Dans notre business, il y a ce fameux terme de « first mover advantage ». Quand il s’agit de l’Afrique, je ne pense pas que cela soit un avantage d’être le premier à s’engager dans un processus d’exploration d’un filon pétrolifère. Par exemple, pour le Ghana, nous avons trouvé du pétrole offshore. Les parties prenantes dans cette aventure sont les poissons, et les pécheurs. L’offshore est certes coûteux, mais il est modularisé et se présente avec plus de facilités. L’onshore est beaucoup plus délicat. En Ouganda, cela n’a pas été une seule accumulation découverte, mais une série de différentes trouvailles qui, additionnées, sont devenues commercialisables. Il y a beaucoup d’infrastructures à mettre en place, un pipeline à tracer jusqu’à la côte, à plus d’un millier de kilomètres, plusieurs communautés qui doivent participer au succès du projet… Au Kenya, la région du Turkana où nous avons trouvé le pétrole est un coin très reculé et défiant, là aussi à des centaines de kilomètres de la côte, à Lamu.

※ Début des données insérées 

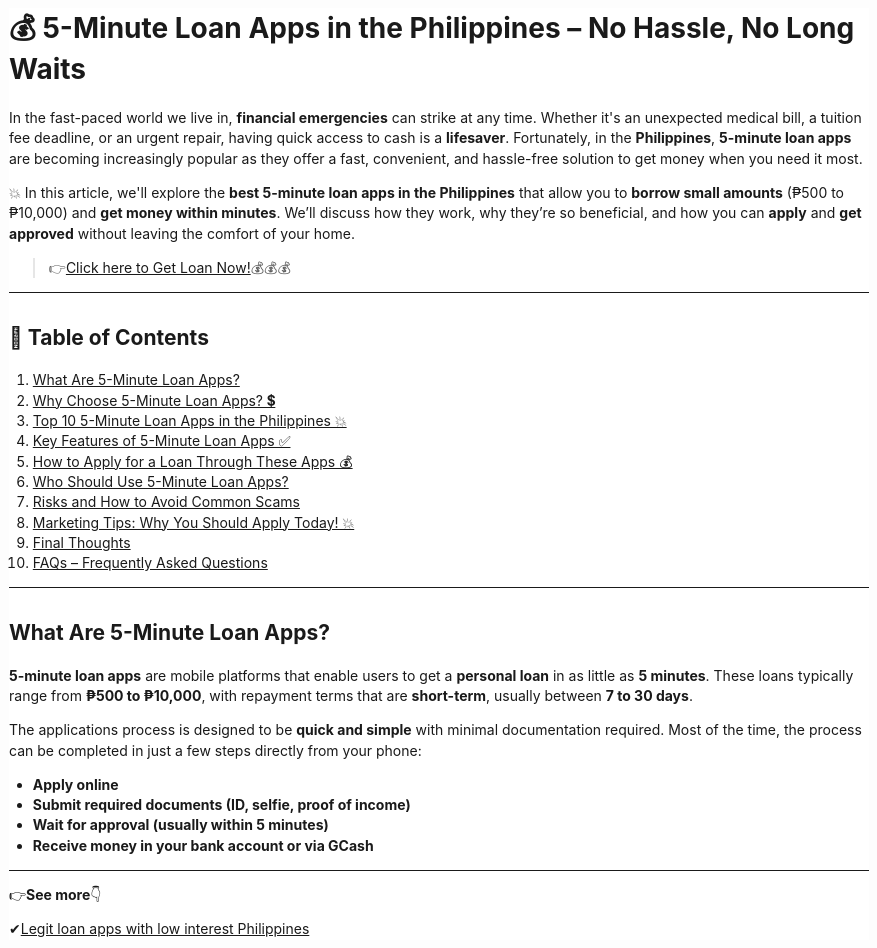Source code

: # 💰 **5-Minute Loan Apps in the Philippines – No Hassle, No Long Waits**

In the fast-paced world we live in, **financial emergencies** can strike at any time. Whether it's an unexpected medical bill, a tuition fee deadline, or an urgent repair, having quick access to cash is a **lifesaver**. Fortunately, in the **Philippines**, **5-minute loan apps** are becoming increasingly popular as they offer a fast, convenient, and hassle-free solution to get money when you need it most.

💥 In this article, we'll explore the **best 5-minute loan apps in the Philippines** that allow you to **borrow small amounts** (₱500 to ₱10,000) and **get money within minutes**. We’ll discuss how they work, why they’re so beneficial, and how you can **apply** and **get approved** without leaving the comfort of your home.

>👉[Click here to Get Loan Now!](https://linktr.ee/apploansph)💰💰💰

---

## 📑 Table of Contents

1. [What Are 5-Minute Loan Apps?](#what-are-5-minute-loan-apps)
2. [Why Choose 5-Minute Loan Apps? 💲](#why-choose-5-minute-loan-apps-)
3. [Top 10 5-Minute Loan Apps in the Philippines 💥](#top-10-5-minute-loan-apps-in-the-philippines-)
4. [Key Features of 5-Minute Loan Apps ✅](#key-features-of-5-minute-loan-apps-)
5. [How to Apply for a Loan Through These Apps 💰](#how-to-apply-for-a-loan-through-these-apps-)
6. [Who Should Use 5-Minute Loan Apps?](#who-should-use-5-minute-loan-apps)
7. [Risks and How to Avoid Common Scams](#risks-and-how-to-avoid-common-scams)
8. [Marketing Tips: Why You Should Apply Today! 💥](#marketing-tips-why-you-should-apply-today-)
9. [Final Thoughts](#final-thoughts)
10. [FAQs – Frequently Asked Questions](#faqs--frequently-asked-questions)

---

## What Are 5-Minute Loan Apps?

**5-minute loan apps** are mobile platforms that enable users to get a **personal loan** in as little as **5 minutes**. These loans typically range from **₱500 to ₱10,000**, with repayment terms that are **short-term**, usually between **7 to 30 days**.

The applications process is designed to be **quick and simple** with minimal documentation required. Most of the time, the process can be completed in just a few steps directly from your phone:

- **Apply online**
- **Submit required documents (ID, selfie, proof of income)**
- **Wait for approval (usually within 5 minutes)**
- **Receive money in your bank account or via GCash**

---
👉**See more**👇

✔[Legit loan apps with low interest Philippines](https://github.com/BestOnlineLoan/Legit-loan-online-Philippines/blob/main/Best%20Online%20Loan%20Apps%20Philippines%202025%3A%20Top%2010%20Legit%2C%20Low%20Interest%20Rates.md)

Ce sont donc des projets beaucoup plus coûteux…

Dans le cas de l’Ouganda ou comme au Kenya, vous avez autour de 10 milliards $ à engager avant que la production ne commence, et après la découverte du filon. Ce sont des projets énormes, avec plein de parties prenantes, des problèmes fonciers, d’eau, communautaires, souvent dans des parties du pays qui ont été négligés et qui se retrouvent du jour au lendemain en face de grands défis de développement. Le Burundi ne sera donc pas différent. C’est un long chemin avant d’atteindre le marché international à partir de la plaine de la Rusizi… Mais avant cela, nous devons d’abord trouver le pétrole, s’il est là. Et ça c’est notre boulot.

Quel a été l’accueil au Burundi ?

Le Ministre et toute son équipe ont été chaleureux, ouverts, disponibles pour les questions de Tullow. C’est une belle opportunité d’affaires ici. Chaque pays a ses problèmes, et le Burundi de même, mais ce que Tullow peut vous offrir, c’est son professionnalisme.